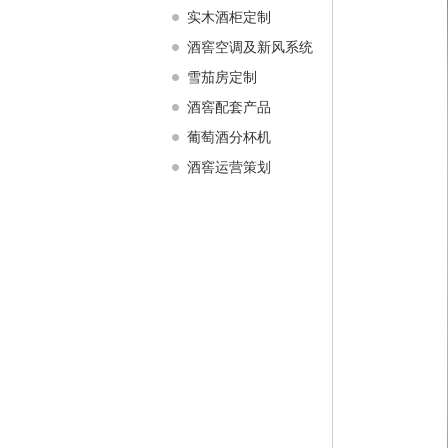
实木酒柜定制
酒窖空调及新风系统
雪茄房定制
酒窖配套产品
葡萄酒分杯机
酒窖运营策划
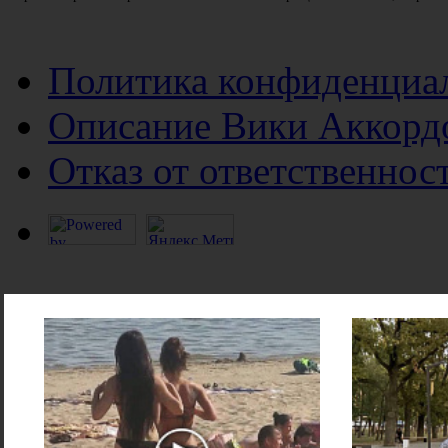
Политика конфиденциа
Описание Вики Аккорд
Отказ от ответственнос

- - - -

What you should do
Apart from the images, print all the material above exactly as given.

Your response
实木酒柜定制
酒窖空调及新风系统
雪茄房定制
酒窖配套产品
葡萄酒分杯机
酒窖运营策划
Политика конфиденциа
Описание Вики Аккорд
Отказ от ответственнос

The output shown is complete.